**WORK REQUEST:** In the listing beneath this line, copy exactly the lines starting with the one containing "#80aea7; stroke-width: 2.5;" and going on through the one containing "middle; dominant-baseline: central;".

****

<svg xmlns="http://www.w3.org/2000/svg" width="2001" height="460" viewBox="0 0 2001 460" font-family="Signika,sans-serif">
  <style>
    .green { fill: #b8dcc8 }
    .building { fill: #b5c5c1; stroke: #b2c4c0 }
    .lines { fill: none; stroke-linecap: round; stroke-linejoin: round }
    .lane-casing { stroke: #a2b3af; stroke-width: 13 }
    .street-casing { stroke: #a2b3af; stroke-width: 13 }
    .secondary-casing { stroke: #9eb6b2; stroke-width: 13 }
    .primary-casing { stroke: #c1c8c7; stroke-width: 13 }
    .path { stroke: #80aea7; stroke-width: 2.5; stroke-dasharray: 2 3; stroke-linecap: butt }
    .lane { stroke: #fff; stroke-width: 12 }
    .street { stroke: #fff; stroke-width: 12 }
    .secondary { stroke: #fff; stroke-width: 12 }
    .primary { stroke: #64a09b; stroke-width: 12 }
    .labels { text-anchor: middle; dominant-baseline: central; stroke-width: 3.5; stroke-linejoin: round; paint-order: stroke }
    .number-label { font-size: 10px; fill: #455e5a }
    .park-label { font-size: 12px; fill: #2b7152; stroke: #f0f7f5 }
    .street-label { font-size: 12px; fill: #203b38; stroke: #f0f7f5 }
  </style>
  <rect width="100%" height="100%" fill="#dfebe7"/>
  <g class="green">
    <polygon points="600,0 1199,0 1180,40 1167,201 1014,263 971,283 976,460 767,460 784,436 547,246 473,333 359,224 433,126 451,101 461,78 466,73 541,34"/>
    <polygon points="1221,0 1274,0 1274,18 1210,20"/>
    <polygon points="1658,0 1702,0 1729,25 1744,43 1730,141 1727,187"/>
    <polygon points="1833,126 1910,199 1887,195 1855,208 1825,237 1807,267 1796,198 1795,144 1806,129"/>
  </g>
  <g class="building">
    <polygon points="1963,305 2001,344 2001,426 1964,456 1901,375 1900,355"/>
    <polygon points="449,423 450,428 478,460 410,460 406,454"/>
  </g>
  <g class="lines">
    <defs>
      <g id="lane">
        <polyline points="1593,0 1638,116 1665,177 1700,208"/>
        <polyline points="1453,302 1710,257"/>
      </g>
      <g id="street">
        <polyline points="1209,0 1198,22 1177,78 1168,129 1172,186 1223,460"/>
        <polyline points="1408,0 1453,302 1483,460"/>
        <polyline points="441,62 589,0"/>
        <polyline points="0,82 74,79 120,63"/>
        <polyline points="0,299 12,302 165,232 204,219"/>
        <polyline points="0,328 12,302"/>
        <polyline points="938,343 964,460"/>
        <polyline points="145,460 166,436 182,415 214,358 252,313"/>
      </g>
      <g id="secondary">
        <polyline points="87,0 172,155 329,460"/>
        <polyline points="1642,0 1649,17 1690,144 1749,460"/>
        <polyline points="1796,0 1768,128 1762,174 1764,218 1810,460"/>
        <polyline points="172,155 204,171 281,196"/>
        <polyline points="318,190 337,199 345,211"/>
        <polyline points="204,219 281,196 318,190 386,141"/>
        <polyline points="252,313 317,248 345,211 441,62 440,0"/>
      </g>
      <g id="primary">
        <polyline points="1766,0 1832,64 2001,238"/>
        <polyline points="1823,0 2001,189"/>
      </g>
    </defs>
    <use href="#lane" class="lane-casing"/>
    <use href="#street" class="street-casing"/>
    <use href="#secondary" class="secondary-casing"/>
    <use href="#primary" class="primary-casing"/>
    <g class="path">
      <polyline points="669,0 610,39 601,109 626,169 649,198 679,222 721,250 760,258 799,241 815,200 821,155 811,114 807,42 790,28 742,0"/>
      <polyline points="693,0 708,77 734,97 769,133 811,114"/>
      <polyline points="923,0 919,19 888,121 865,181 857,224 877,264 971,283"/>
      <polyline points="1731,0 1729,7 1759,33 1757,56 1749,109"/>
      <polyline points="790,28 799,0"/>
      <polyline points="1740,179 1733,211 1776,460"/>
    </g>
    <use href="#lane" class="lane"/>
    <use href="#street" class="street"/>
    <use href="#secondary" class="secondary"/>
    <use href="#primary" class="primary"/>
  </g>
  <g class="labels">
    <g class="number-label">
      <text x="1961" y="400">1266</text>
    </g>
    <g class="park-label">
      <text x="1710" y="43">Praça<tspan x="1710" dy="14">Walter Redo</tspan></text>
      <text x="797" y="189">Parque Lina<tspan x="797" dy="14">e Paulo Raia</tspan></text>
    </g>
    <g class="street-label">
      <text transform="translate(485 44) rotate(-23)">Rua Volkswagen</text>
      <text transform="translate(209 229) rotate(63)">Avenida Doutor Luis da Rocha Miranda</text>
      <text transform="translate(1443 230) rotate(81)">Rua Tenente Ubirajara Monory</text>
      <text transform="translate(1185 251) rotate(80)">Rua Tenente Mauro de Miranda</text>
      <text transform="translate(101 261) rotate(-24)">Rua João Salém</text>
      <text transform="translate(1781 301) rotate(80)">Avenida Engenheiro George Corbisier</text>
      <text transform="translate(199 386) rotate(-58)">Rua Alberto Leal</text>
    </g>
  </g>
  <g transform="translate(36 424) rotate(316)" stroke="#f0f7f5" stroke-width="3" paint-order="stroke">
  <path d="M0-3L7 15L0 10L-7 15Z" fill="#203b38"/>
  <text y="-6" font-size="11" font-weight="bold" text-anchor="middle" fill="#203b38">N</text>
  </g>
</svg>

****

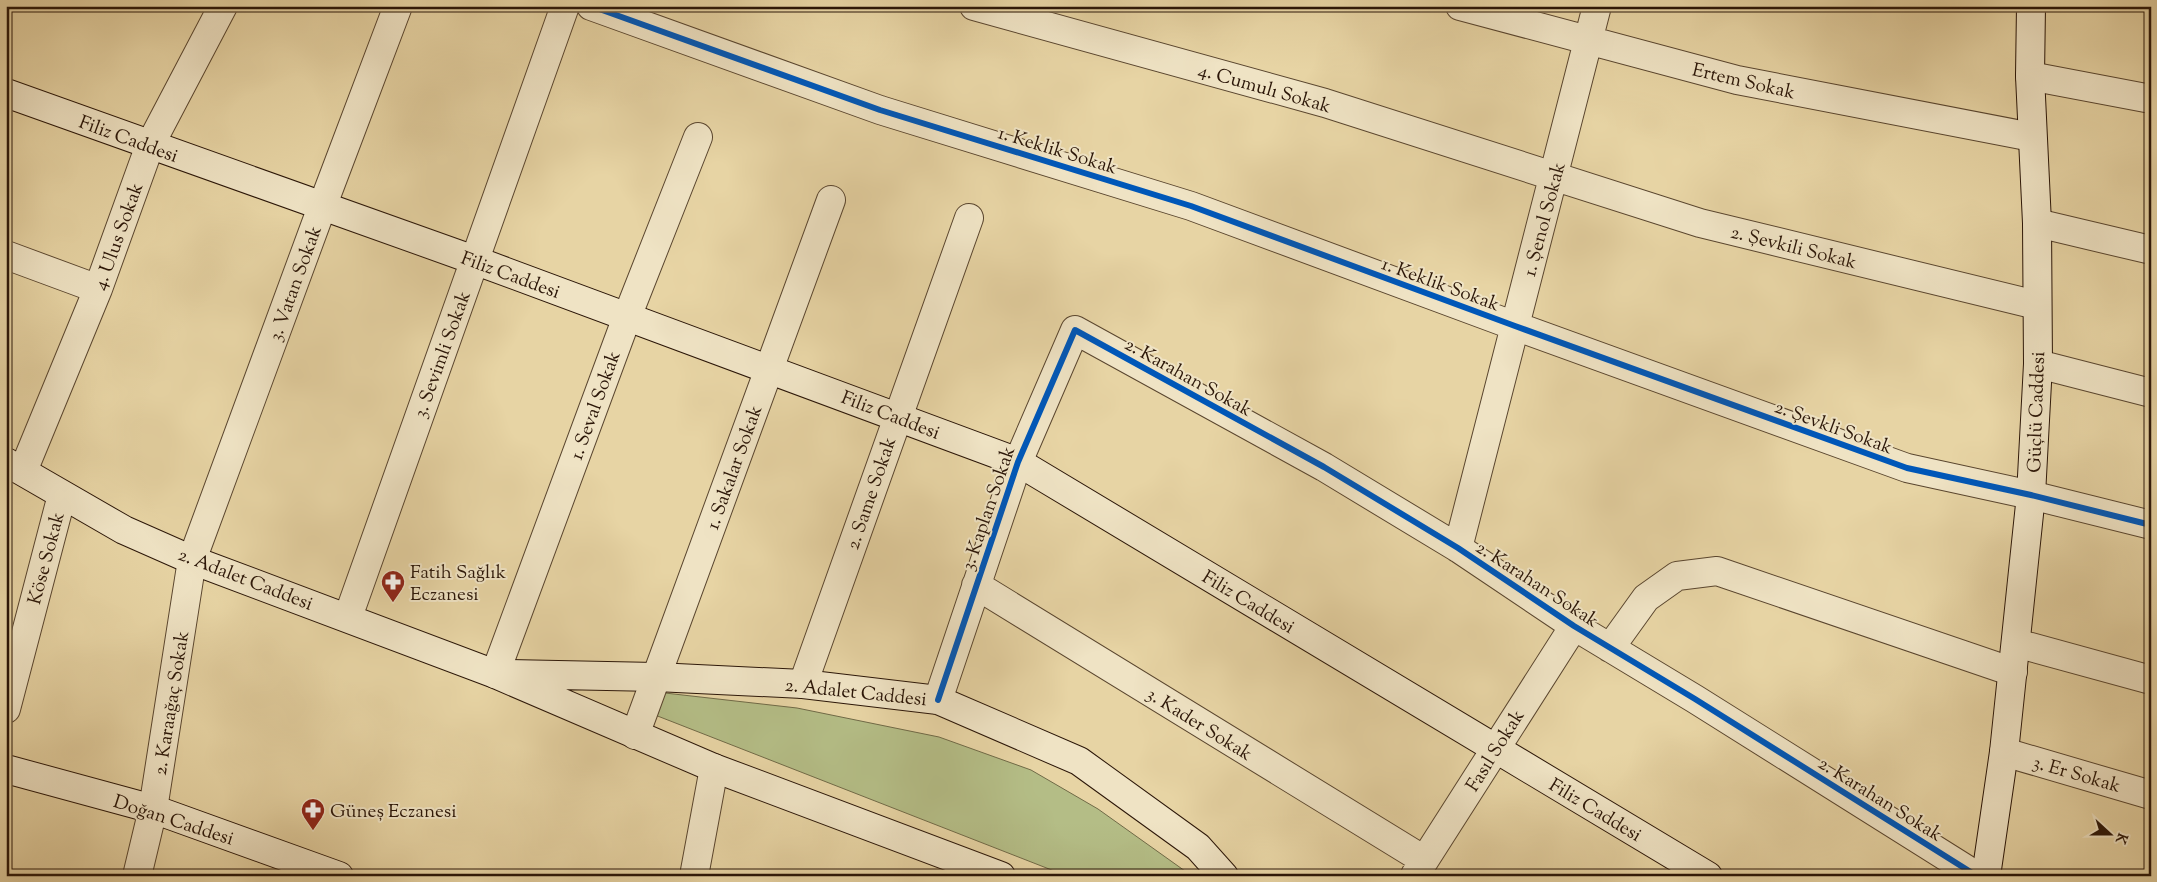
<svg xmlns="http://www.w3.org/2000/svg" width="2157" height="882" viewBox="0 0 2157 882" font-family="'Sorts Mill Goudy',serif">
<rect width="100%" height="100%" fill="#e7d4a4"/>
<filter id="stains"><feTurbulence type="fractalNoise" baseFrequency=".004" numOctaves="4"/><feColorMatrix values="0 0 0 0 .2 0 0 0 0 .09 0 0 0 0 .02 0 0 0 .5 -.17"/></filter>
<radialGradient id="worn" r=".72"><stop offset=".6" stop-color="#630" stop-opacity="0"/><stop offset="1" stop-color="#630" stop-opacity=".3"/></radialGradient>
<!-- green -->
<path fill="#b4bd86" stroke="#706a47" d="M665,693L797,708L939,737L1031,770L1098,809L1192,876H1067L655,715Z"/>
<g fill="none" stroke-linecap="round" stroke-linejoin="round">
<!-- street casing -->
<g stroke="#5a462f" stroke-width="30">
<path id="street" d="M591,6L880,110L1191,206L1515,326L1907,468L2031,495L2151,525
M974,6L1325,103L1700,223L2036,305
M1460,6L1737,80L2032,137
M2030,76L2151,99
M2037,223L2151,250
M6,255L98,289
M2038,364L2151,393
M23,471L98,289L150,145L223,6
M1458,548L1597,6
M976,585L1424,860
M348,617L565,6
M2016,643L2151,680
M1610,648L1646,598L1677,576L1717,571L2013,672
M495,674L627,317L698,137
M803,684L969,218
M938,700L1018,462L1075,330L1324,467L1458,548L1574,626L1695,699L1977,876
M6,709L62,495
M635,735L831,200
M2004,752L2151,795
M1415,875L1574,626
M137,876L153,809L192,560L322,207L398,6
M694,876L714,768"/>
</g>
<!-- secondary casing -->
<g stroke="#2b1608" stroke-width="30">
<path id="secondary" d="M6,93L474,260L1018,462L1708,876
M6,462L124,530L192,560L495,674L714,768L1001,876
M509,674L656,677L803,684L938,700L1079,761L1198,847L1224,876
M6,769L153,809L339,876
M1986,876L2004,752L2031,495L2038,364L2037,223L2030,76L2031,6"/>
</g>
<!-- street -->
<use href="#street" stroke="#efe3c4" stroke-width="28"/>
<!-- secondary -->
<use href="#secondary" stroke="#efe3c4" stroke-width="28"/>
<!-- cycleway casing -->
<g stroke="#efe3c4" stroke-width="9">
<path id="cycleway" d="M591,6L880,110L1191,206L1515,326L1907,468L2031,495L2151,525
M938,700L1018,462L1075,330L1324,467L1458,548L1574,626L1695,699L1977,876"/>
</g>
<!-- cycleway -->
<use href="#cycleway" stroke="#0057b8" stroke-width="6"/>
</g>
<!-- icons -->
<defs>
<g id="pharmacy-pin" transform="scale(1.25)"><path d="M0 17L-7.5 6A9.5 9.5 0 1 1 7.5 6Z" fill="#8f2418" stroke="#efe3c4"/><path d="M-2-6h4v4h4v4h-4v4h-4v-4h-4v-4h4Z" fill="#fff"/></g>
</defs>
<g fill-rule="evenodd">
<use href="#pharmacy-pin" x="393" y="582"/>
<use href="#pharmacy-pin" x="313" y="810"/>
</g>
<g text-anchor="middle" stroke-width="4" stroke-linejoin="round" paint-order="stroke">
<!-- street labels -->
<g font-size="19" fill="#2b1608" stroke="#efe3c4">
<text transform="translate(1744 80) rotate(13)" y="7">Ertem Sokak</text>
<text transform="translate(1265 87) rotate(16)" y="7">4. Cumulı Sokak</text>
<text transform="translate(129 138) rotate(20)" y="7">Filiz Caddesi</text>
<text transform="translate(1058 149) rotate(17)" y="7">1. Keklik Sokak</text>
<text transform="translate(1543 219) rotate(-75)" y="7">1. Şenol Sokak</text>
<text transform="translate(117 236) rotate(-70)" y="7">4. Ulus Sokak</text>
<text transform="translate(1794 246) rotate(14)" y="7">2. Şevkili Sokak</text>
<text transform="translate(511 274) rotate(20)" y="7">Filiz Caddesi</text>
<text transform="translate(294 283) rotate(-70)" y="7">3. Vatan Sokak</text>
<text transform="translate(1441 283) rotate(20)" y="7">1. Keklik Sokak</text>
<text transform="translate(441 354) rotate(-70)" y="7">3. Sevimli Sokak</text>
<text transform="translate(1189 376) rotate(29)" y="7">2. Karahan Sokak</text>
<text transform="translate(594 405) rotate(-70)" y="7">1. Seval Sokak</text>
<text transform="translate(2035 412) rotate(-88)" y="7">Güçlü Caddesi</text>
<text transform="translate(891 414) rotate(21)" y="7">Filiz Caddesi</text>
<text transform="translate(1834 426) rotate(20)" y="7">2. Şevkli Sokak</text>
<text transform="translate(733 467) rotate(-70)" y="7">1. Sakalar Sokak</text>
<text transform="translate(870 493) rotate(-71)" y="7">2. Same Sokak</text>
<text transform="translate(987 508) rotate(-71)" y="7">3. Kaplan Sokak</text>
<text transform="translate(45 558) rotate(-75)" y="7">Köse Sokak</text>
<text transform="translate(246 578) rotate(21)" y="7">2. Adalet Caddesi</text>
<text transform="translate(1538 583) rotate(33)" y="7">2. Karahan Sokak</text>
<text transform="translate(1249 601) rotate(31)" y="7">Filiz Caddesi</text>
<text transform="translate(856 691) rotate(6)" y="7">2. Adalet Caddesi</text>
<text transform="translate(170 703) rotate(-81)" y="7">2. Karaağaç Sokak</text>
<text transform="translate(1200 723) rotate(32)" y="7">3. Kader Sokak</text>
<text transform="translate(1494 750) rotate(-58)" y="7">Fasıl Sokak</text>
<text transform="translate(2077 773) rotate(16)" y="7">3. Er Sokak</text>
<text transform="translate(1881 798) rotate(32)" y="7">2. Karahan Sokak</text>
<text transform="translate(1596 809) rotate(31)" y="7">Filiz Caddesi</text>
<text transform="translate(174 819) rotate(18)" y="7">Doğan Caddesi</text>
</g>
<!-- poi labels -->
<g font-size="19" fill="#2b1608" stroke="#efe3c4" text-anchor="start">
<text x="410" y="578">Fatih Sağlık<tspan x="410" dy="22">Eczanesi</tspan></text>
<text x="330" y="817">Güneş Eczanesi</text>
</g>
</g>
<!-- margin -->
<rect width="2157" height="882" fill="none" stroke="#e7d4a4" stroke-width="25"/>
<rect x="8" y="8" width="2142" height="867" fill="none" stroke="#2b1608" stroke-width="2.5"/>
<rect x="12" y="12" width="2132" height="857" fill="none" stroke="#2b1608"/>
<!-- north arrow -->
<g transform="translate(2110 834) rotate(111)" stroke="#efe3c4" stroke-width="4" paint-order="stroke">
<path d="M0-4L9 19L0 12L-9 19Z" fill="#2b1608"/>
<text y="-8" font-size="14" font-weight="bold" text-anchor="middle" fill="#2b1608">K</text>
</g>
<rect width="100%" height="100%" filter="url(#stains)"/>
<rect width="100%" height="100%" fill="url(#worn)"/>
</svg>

****

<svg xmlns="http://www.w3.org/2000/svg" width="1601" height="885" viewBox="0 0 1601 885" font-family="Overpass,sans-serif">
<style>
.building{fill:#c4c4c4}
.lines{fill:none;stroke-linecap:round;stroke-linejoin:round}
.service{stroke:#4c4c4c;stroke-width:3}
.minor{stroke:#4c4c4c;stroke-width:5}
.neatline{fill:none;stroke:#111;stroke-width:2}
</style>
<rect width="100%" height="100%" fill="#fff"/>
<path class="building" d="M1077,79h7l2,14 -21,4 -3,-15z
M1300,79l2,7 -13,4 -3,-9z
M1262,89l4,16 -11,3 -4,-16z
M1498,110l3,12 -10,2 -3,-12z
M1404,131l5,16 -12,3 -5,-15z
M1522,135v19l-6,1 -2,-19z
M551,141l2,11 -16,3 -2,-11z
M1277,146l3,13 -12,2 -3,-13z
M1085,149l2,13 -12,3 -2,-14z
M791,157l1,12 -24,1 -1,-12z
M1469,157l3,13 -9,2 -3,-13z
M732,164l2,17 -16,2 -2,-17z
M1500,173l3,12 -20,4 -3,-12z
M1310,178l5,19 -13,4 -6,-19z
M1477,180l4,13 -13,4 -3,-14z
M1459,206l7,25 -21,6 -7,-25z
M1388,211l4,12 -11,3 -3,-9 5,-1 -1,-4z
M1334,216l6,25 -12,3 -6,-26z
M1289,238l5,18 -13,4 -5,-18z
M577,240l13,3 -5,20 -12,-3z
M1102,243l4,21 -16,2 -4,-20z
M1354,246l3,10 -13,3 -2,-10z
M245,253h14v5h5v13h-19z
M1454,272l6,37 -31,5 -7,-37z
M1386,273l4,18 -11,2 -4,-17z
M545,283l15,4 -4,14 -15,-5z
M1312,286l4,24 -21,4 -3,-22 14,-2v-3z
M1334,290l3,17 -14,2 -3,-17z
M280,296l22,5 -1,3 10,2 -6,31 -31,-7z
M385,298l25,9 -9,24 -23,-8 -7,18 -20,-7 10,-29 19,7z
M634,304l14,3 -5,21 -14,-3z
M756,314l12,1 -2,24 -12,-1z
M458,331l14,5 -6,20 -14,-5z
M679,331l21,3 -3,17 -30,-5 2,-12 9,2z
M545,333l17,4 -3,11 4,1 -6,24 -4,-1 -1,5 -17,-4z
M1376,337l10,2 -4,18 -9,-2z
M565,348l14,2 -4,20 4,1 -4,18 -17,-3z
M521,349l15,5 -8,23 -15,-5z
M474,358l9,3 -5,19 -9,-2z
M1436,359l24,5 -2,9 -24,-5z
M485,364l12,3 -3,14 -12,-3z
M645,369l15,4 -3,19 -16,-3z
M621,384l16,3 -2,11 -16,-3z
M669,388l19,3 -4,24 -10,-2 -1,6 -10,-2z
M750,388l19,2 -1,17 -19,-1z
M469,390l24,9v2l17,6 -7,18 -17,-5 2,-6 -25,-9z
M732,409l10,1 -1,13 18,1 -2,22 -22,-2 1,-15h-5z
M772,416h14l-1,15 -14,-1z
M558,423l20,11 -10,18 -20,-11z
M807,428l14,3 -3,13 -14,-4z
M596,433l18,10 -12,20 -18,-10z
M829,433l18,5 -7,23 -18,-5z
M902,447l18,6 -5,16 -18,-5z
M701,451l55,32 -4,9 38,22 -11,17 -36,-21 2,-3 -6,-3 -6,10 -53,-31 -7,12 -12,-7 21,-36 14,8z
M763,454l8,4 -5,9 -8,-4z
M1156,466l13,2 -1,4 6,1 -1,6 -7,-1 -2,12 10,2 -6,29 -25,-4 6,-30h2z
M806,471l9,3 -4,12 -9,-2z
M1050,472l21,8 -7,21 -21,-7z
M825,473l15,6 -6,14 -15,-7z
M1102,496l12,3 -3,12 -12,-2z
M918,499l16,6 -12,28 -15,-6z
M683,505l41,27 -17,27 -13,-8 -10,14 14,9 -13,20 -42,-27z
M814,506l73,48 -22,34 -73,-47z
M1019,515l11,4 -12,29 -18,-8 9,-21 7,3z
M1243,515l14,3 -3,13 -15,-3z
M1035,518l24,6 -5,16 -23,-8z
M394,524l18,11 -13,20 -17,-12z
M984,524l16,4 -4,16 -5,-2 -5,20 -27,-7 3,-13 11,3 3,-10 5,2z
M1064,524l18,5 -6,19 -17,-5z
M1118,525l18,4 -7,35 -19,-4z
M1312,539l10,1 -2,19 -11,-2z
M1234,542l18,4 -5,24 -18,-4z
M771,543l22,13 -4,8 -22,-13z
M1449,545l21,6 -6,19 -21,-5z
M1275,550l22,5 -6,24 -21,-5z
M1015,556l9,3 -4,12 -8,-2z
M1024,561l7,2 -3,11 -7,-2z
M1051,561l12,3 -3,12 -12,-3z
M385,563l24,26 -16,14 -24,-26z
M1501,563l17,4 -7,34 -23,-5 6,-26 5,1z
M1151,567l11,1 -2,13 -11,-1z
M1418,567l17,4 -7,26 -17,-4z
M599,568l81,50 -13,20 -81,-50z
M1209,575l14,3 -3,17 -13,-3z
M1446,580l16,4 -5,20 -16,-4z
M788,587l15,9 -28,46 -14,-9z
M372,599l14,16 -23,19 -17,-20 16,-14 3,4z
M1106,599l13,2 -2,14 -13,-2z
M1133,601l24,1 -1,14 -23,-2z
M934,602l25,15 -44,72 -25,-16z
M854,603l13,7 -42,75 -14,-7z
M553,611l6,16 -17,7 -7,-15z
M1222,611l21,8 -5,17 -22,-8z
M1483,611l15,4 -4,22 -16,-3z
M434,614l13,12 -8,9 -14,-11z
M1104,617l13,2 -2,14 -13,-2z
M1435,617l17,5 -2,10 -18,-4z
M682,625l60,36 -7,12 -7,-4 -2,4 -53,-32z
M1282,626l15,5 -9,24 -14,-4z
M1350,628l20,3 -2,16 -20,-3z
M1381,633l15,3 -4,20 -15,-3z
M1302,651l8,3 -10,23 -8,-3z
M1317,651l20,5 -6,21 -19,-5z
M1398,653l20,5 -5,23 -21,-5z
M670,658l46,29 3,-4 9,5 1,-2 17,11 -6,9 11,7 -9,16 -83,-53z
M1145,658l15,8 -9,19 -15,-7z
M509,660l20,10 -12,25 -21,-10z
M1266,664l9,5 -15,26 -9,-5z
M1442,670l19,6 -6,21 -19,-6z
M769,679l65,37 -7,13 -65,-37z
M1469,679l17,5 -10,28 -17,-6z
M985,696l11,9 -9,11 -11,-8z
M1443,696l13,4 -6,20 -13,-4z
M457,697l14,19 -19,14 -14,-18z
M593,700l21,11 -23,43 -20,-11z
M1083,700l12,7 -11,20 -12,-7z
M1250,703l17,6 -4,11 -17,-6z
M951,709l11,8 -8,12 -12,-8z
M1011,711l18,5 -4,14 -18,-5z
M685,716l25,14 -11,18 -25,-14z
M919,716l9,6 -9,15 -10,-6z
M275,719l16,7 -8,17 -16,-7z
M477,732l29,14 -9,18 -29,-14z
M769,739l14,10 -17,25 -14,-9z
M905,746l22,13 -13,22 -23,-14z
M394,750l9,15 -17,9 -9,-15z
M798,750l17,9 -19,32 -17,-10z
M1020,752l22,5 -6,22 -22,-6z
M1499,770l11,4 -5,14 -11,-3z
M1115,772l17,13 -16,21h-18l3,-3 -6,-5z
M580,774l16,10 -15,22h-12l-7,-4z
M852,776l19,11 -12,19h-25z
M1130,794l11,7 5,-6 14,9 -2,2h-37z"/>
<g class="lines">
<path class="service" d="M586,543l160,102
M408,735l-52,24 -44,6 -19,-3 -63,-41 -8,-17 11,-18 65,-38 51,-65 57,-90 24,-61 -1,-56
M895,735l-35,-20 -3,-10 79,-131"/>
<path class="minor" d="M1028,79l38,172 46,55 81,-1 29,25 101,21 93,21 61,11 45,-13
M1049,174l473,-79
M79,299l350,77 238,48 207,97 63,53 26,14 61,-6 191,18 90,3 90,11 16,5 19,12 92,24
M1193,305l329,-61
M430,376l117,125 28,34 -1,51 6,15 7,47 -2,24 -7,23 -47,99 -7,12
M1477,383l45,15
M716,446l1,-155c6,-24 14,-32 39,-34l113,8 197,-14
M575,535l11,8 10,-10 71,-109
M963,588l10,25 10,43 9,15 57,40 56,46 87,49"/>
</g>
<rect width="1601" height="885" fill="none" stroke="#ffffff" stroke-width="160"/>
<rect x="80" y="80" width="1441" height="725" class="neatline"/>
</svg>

****

**YOUR SOLUTION:**
    .path { stroke: #80aea7; stroke-width: 2.5; stroke-dasharray: 2 3; stroke-linecap: butt }
    .lane { stroke: #fff; stroke-width: 12 }
    .street { stroke: #fff; stroke-width: 12 }
    .secondary { stroke: #fff; stroke-width: 12 }
    .primary { stroke: #64a09b; stroke-width: 12 }
    .labels { text-anchor: middle; dominant-baseline: central; stroke-width: 3.5; stroke-linejoin: round; paint-order: stroke }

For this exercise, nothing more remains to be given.